The New York subway system seems like a mess because it is three systems, that were competing more than they were cooperating, forcibly welded together. The Interborough Rapid Transit Company (the IRT) opened the first subway in Manhattan in 1904, competing with the already well-established elevated trains; the Brooklyn-Manhattan Transit Company (under its old name, the Brooklyn Rapid Transit Company) was already operating elevated trains (in Brooklyn) at that time and got into the subway game shortly afterwards; and the city-owned Independent Subway (IND) was opened in 1932 to create a public option to the private companies and to replace elevated trains with subways on more or less the same routes.
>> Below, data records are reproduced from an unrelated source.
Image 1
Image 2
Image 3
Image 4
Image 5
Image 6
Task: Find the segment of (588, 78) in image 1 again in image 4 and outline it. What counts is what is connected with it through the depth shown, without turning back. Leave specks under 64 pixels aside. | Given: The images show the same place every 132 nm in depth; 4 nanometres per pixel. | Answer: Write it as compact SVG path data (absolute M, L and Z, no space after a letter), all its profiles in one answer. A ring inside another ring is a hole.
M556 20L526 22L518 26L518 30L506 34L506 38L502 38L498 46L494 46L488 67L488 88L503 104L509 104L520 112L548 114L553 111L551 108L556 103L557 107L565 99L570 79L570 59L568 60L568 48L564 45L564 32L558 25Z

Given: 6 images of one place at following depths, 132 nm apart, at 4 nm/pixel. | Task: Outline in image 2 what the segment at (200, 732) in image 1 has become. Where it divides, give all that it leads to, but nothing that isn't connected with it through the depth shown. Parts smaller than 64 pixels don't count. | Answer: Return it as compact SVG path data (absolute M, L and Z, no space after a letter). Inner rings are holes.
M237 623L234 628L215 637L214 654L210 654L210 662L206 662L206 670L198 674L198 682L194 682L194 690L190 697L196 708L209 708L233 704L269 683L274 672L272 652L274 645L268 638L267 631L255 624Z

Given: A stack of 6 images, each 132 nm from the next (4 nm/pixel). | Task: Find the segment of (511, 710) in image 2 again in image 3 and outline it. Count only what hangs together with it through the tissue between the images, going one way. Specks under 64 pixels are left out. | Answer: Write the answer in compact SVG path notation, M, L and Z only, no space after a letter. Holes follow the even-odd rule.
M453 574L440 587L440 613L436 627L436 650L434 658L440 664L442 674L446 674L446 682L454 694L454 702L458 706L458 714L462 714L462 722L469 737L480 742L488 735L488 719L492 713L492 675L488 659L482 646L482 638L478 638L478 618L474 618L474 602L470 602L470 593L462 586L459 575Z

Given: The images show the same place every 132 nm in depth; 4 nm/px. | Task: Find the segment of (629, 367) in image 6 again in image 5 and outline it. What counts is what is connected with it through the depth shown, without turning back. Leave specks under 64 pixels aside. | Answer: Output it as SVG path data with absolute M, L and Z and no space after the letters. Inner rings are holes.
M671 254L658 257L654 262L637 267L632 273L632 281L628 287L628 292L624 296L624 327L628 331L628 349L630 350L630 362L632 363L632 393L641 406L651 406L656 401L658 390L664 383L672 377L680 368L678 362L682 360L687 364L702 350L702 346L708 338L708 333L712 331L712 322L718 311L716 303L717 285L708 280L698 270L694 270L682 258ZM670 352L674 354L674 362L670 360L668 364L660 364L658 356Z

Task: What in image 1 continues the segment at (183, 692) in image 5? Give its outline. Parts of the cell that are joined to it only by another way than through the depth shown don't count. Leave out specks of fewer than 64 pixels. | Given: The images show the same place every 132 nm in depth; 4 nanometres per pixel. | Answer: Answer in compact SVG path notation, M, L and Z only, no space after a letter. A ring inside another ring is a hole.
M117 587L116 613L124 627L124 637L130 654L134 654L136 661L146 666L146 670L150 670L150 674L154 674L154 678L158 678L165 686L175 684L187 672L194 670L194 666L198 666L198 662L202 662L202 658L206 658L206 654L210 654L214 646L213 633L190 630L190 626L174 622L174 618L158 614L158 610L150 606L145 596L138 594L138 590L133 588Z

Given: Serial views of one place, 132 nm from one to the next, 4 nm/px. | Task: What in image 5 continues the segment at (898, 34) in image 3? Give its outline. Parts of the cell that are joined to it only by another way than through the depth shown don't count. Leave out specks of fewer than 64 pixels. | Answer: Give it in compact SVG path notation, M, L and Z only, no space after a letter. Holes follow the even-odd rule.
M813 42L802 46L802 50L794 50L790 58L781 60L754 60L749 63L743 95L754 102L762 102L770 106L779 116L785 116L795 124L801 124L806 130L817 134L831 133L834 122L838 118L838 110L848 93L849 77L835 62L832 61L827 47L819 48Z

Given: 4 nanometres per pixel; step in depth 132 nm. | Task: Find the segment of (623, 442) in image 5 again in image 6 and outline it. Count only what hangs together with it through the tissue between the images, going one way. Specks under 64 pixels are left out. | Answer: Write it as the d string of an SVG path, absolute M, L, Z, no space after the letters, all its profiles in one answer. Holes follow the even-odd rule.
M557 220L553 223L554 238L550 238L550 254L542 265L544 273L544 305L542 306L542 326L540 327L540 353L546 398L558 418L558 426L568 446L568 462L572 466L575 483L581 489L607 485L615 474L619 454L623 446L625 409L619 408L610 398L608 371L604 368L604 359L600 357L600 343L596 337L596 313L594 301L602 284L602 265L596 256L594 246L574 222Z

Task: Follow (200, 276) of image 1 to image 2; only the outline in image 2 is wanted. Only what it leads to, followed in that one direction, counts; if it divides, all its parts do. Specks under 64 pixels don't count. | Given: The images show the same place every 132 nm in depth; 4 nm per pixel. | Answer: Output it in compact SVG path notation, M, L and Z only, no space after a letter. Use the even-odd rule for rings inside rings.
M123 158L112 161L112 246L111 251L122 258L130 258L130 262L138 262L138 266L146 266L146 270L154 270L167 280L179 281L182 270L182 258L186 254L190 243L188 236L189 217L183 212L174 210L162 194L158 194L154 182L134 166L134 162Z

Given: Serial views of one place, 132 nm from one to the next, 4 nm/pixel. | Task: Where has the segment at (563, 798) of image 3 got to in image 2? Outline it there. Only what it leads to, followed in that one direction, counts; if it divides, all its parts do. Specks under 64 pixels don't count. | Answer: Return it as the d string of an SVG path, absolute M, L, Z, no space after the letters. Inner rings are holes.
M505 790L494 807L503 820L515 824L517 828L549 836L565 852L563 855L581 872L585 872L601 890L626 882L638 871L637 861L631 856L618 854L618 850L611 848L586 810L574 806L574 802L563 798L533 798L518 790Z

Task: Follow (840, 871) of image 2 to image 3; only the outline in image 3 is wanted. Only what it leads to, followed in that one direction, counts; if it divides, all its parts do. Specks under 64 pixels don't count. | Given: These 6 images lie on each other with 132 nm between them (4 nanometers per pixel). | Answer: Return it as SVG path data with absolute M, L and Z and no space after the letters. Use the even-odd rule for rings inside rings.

The two private systems were sold to the city in 1940 and the task of merging them has been going on ever since. Since the cars on the IRT lines are narrower (same track width, of course) than the other two, the IRT lines have remained separate from (but connected by transfer stations to) the partially-merged lines of the BMT and IND.

The IND had letter designations for its routes from the start, most famously the A train. The IRT routes received numbered designations in 1948; the BMT routes received letter designations that were an extension of the IND letters in 1960. For a long time, the standard line numbers for the IRT were 1, 2, and 3 for the Seventh Avenue line; 4, 5, and 6 for the Lexington Avenue line, and 7 for the Flushing line. There was a 9 train introduced in 1989 and discontinued in 2005 that was a sibling to the 1, with the 1 and 9 running skip-stop in upper Manhattan and the Bronx. That leaves the question, where is the 8 train?

When I was little kid, the answer was clear to me: the 8 train was in the Bronx, connecting the 149th Street/Third Avenue Station on the 2 and 5 (AKA “The Hub”) with the Gun Hill Road station on the 2 and the 5. It was on the map. It also disappeared when I was eight.

The old 8 train was the last operating piece of the Third Avenue elevated. The other three Manhattan els (Second, Sixth, and Ninth Avenues) were demolished before World War II; the Manhattan portion of the Third Avenue was operating until 1955, and was torn down explicitly because it was about to be replaced by the Second Avenue subway…which partially opened in 2017. The Bronx portion of the el, part of which was built by the (believe it or not) Suburban Rapid Transit Company, was kept because there was no other rail serving that corridor. There still isn’t, and the busses added when the 8 was discontinued in 1973 don’t make up for it. You can certainly look up the 8 train on Wikipedia, but the transit authority seems to have memory-holed it.